A côté de la réalité des datas, il y a une seconde réalité dont nous sommes maîtres. Nous ne pouvons rien pour l’Utopie de l’absence de lieu mais nous pouvons quelque chose pour l’enclave, l’hétérotopie. (…)
La connaissance des issues fait partie de l’idée de jardin. Pensez au mythe de Jason et Médée. Jason dérobe avec 50 jeunes héros la Toison d’or. Au revers de la toison étaient signalés les endroits où se trouvaient les trésors et les issues maritimes. Ces trésors ne se situaient pas dans des endroits que l’on pouvait trouver grâce à un GPS. Ils concernent bien plus mes thèmes, d’où je viens et où je veux aller. On peut déduire de cela que nous devons opposer les cartes de la subjectivité au savoir des GPS. (…)”

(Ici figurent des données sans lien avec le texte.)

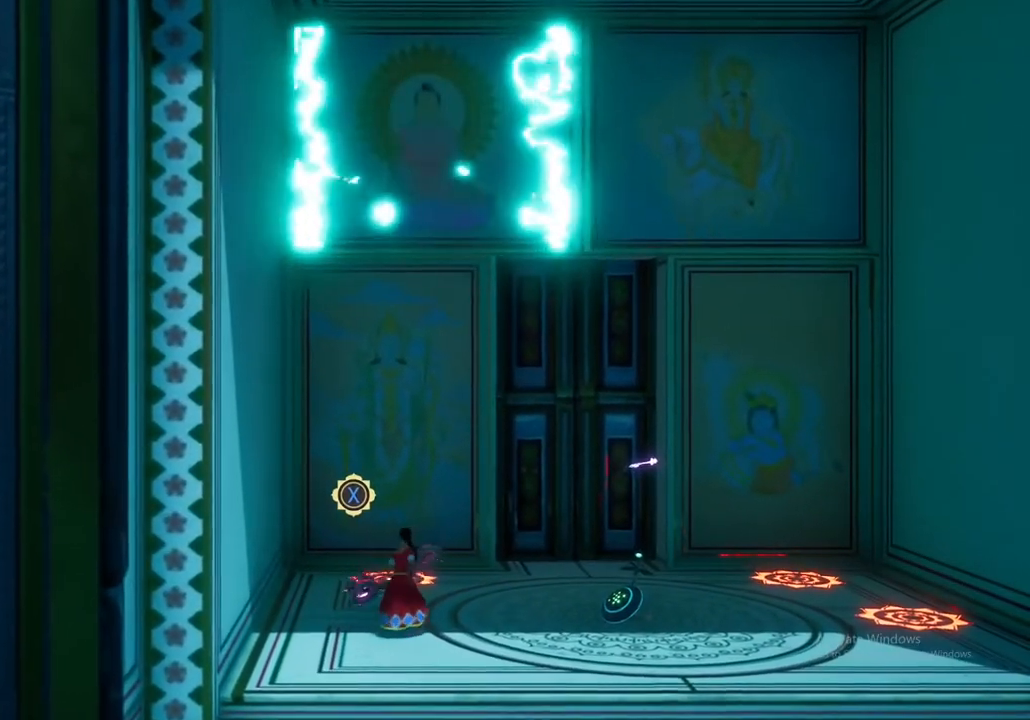
{"buttons": ["X"], "left_stick": "center", "right_stick": "center", "events": [[383, "X", "down"]]}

Source de l’entretien :http://www.faz.net/s/RubCEB3712D41B64C3094E31BDC1446D18E/
Le jardin des informations dctp.tv est constitué de parcs à thème. En exemple, dans celui sur l’éducation intitulé on ne peut pas apprendre à ne pas apprendre, on trouve pêle-mêle 16 vidéos de longueurs variables parmi lesquelles un entretien avec Oskar Negt sur Kant et son célèbre Sapere aude, une ode à la philologie, un sujet la langue est un fleuve sur des textes de Alcuin et Derrida, un sujet sur les éléphants, un reportage sur une école de danse pour malentendants, etc. D’autres parcs à thème traitent de crime et châtiment de l’argent et la philosophie, le capitalisme, la crise, une grande attention aux évolutions des techniques d’information et de communication.
Beaucoup de plantation dans ce jardin. On y passe de bons moments Pour le visiter, suivre le lien :
http://www.dctp.tv/#/bildung/cool-def-dance
bernard.umbrecht[at]free.fr
[1]Le parc de Muskau à cheval sur la frontière germano polonaise, construit par le Prince Harman Ludwig Heinrich von Pückler-Muskau, passe pour l’un des plus beaux exemples de parc paysager européen.